[Debian-science-sagemath] pari-sage or pari ?

Ximin Luo infinity0 at debian.org
Fri Aug 26 11:19:00 UTC 2016


jdemeyer at cage.ugent.be:
>> As a concrete example: you *do* have control over what code Sage accepts. So, as I suggested below, you can delay accepting certain patches into Sage, until upstream patches are applied - especially minor ones (3 lines) that have a major outside effect (~15 failed tests in Sage) - and encourage or require Sage contributors to first upstream their patches. Or, you write your code against the current bad upstream API, and add a TODO and a description of how to change it to use the good one, when your patch finally gets accepted.
> 
> That means releasing software with bugs for which there are known fixes, or with less features just because of upstream. Now *that* is not acceptabele fort me. So it's just a matter of priorities: my priority is making the best software.
> 

This is highly subjective, and this is the cost of interoperation.

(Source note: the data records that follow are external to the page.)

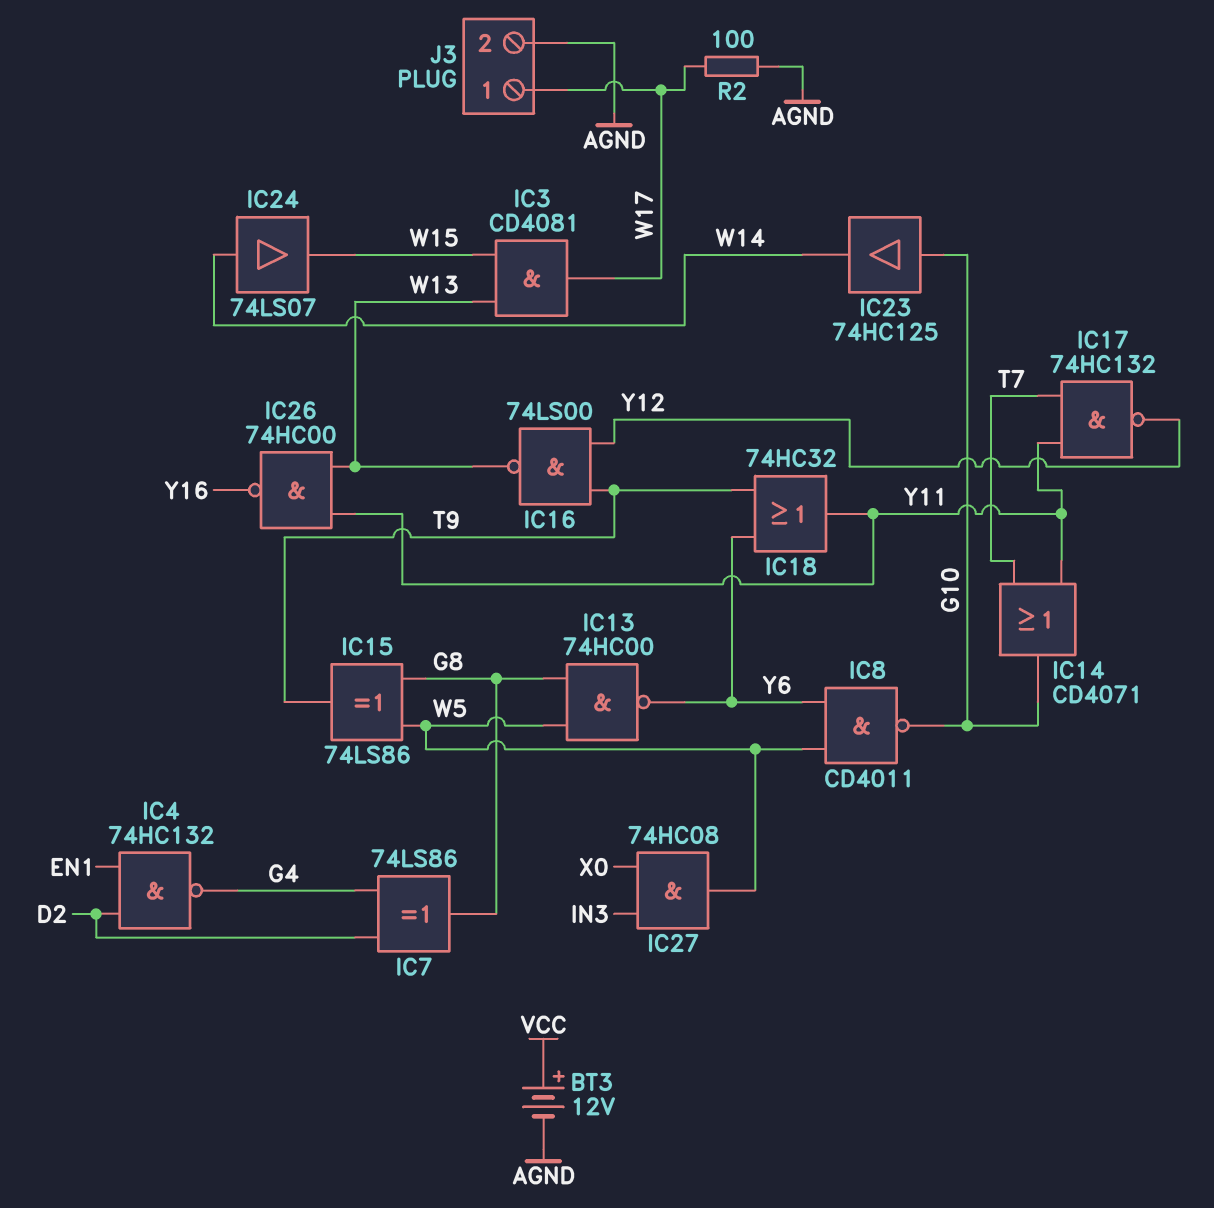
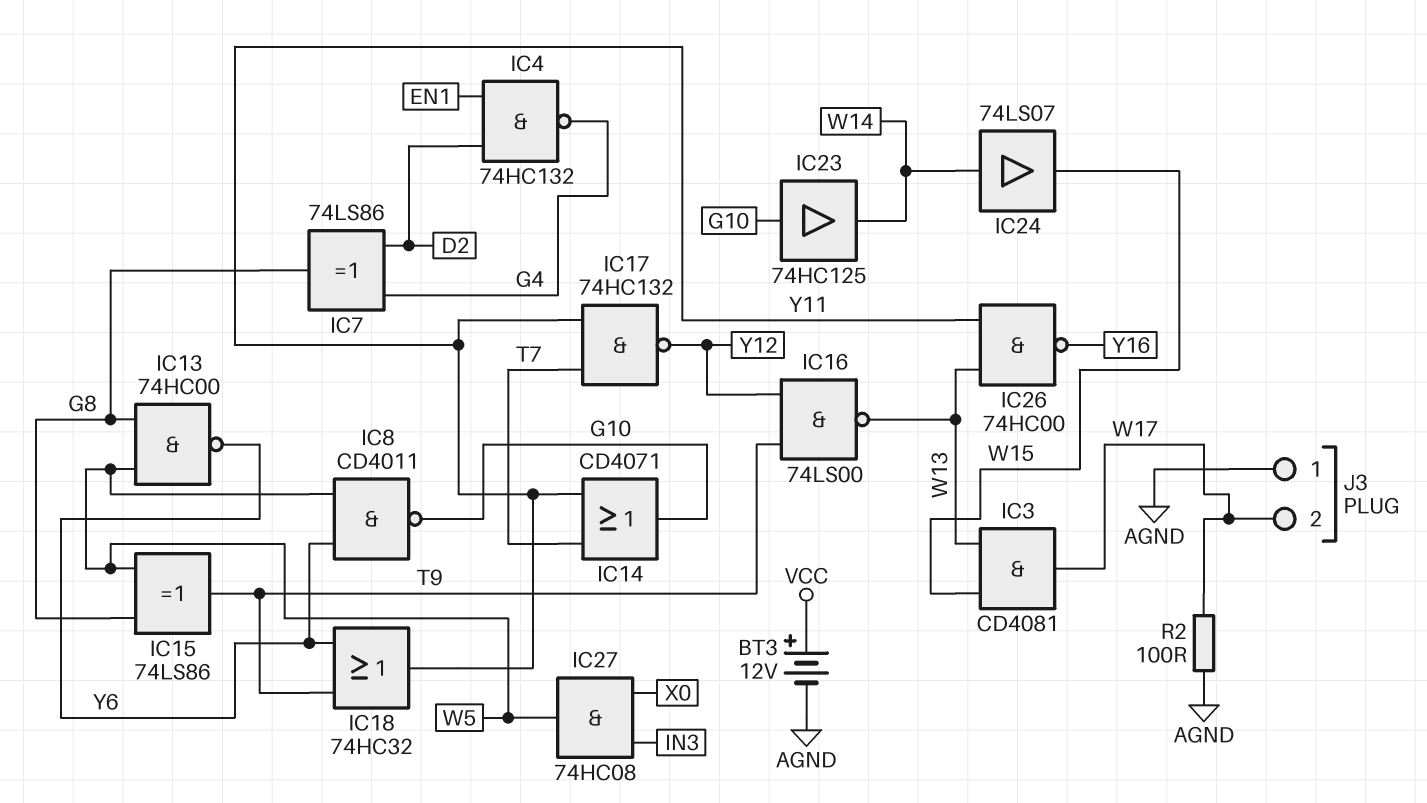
J3 pin 1: W17 -> AGND
J3 pin 2: AGND -> W17

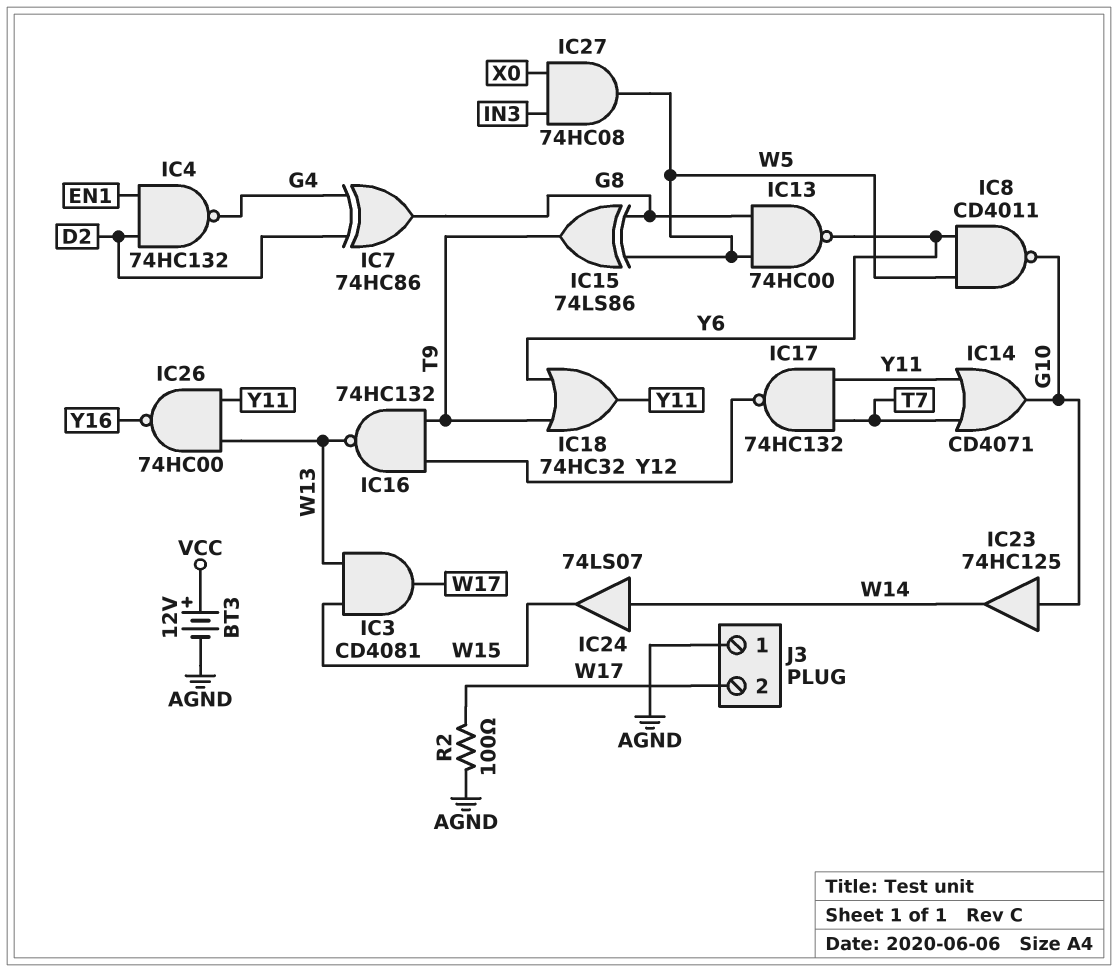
IC7: XOR 74LS86 (in D2, in G4, out G8) -> XOR 74HC86 (in D2, in G4, out G8)
IC16: NAND 74LS00 (in T9, in Y12, out W13) -> NAND 74HC132 (in T9, in Y12, out W13)

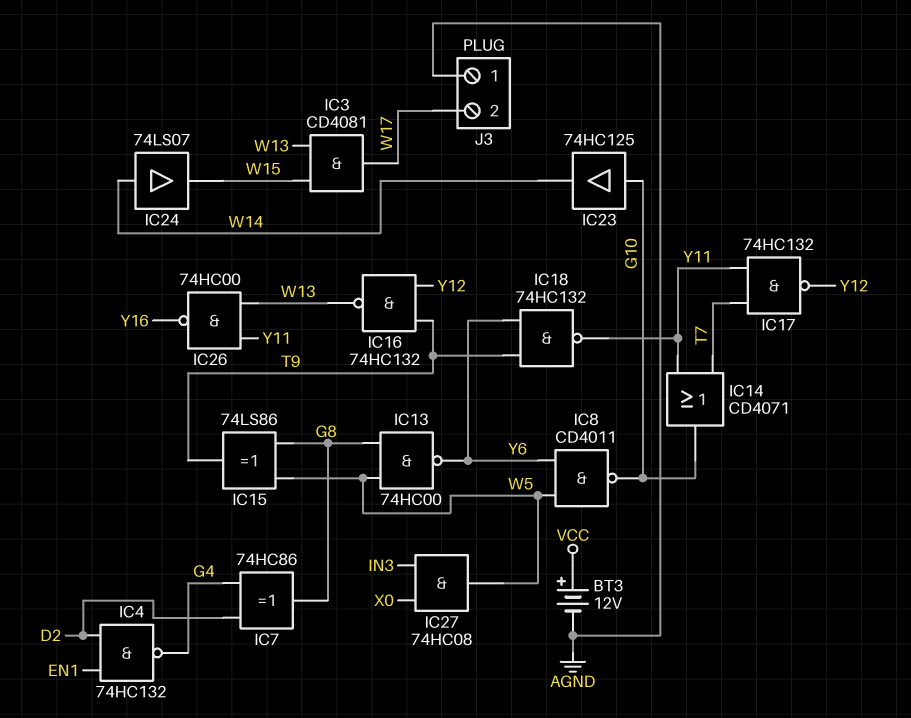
IC18: OR 74HC32 (in T9, in Y6, out Y11) -> NAND 74HC132 (in T9, in Y6, out Y11)
R2: 100 (AGND, W17) -> none

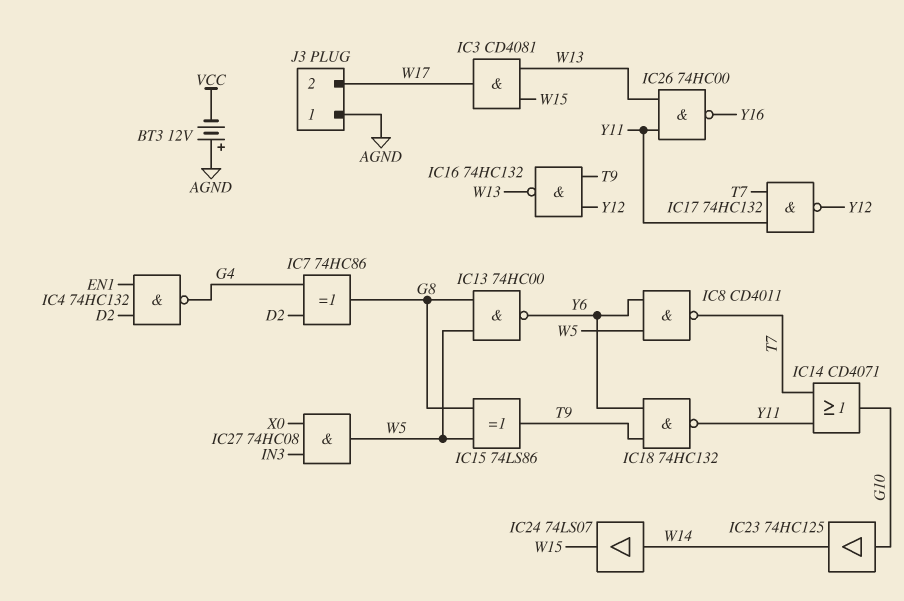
BT3: 12V (plus VCC, minus AGND) -> 12V (plus AGND, minus VCC)
IC8: NAND CD4011 (in W5, in Y6, out G10) -> NAND CD4011 (in W5, in Y6, out T7)

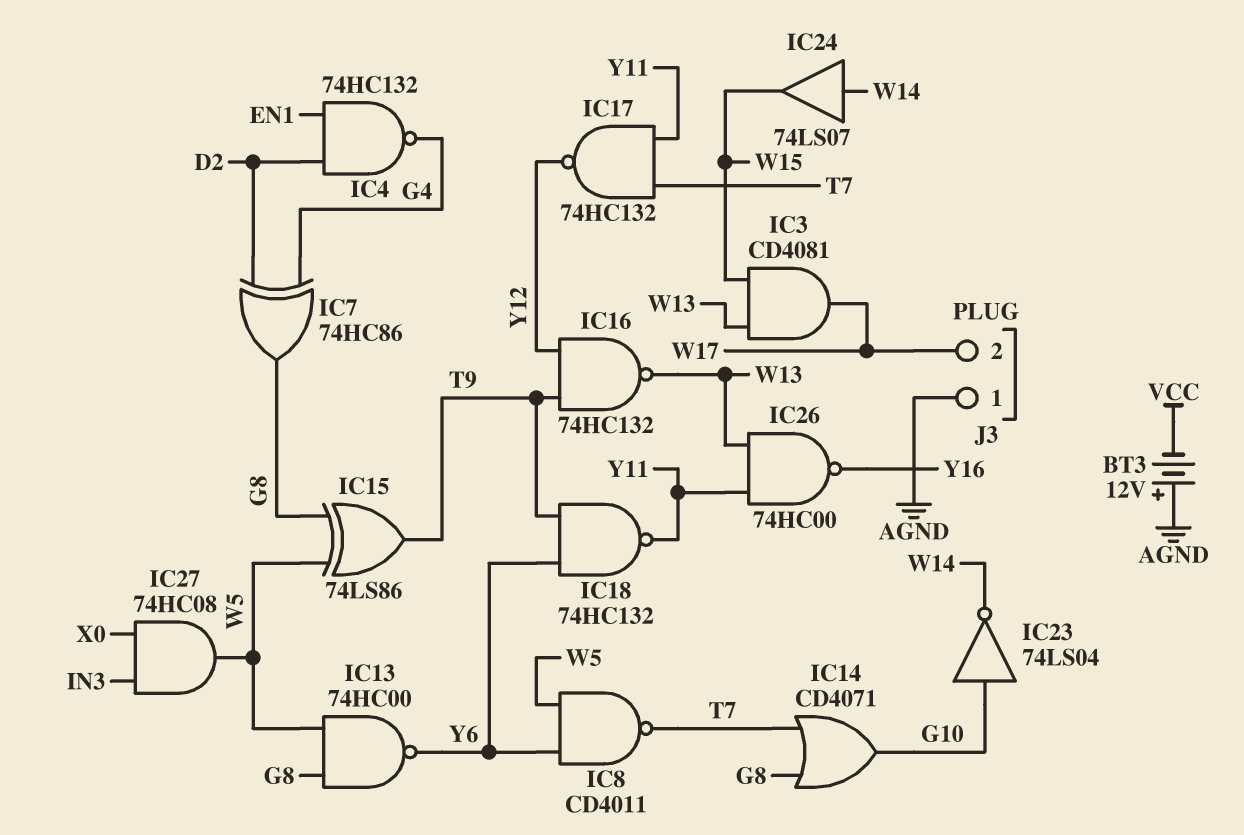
IC14: OR CD4071 (in T7, in Y11, out G10) -> OR CD4071 (in G8, in T7, out G10)
IC23: buffer 74HC125 (in G10, out W14) -> NOT 74LS04 (in G10, out W14)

We believe it's better to release software with minor bugs or less features, to make it easier to interoperate as a connected community of FOSS developers.

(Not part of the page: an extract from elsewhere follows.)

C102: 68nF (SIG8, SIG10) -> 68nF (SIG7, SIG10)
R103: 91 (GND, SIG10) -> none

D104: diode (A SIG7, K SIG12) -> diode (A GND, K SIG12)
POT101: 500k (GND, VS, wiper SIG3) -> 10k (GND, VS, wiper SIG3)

If it's a major bug, for sure we'll patch it. But many patches in Sage that I've seen, are not "major" or "urgent fixes", but minor things made just so Sage developers can use a slightly simpler API. This causes more pain for everyone else, even if it makes your lives slightly easier.

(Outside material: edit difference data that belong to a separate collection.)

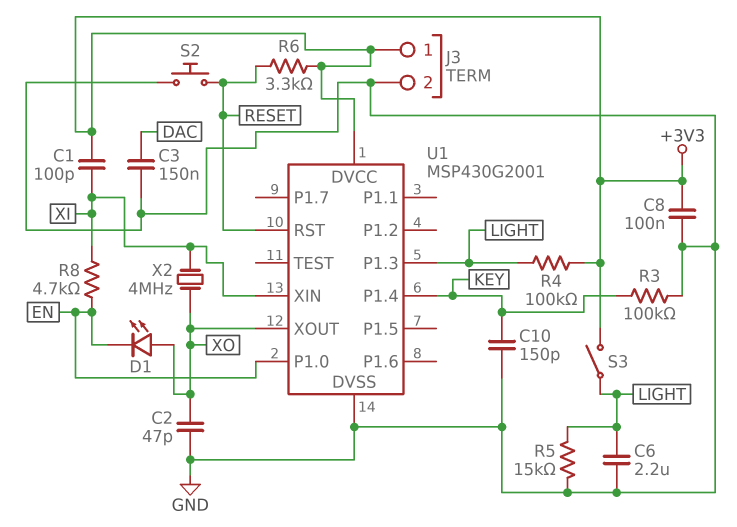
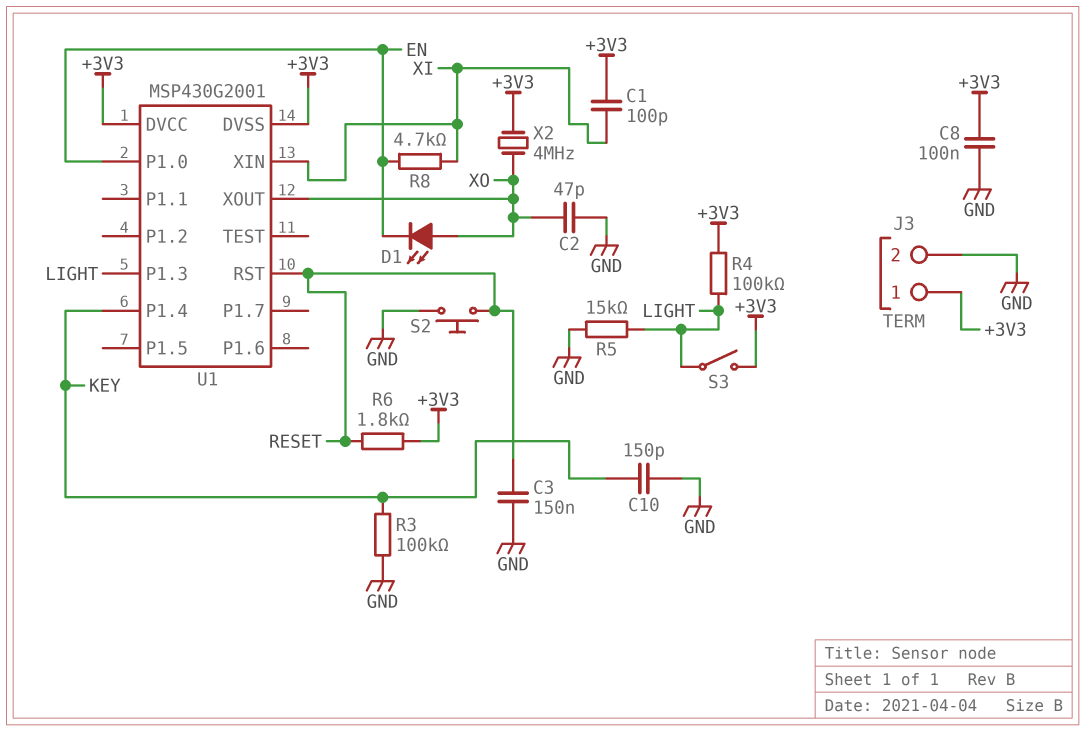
C3: 150nF (DAC, GND) -> 150nF (GND, RESET)
C6: 2.2uF (GND, LIGHT) -> none
R6: 3.3k (+3V3, RESET) -> 1.8k (+3V3, RESET)
U1 pin DVSS: GND -> +3V3
X2: 4MHz (XI, XO) -> 4MHz (+3V3, XO)

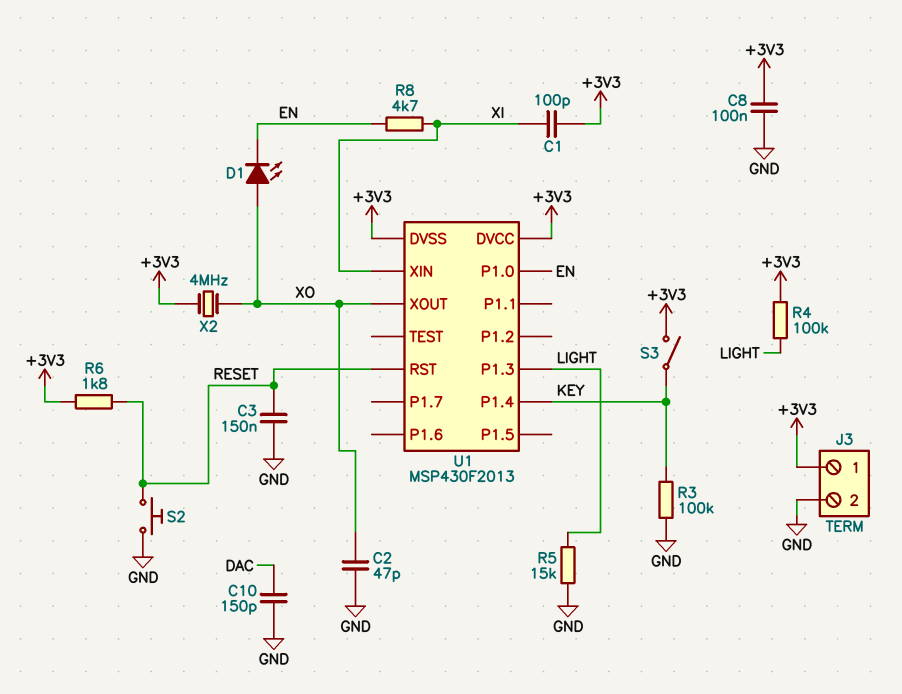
C10: 150pF (GND, KEY) -> 150pF (DAC, GND)
S3: switch (+3V3, LIGHT) -> switch (+3V3, KEY)
U1: MSP430G2001 -> MSP430F2013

Because the point is subjective, let's not waste time discussing it further in a vague abstract way.

To make a more "objective" argument, I will have to go through `find build/pkgs/*/patches -type f | less` and discuss every single patch in turn, which I don't have the time for now. It's just a general background feeling I get from packaging Sage.

I acknowledge that I could be biased, because I only see the patches that break things for Debian. Possibly there are 10x more patches that you did more carefully, Sage is big after all.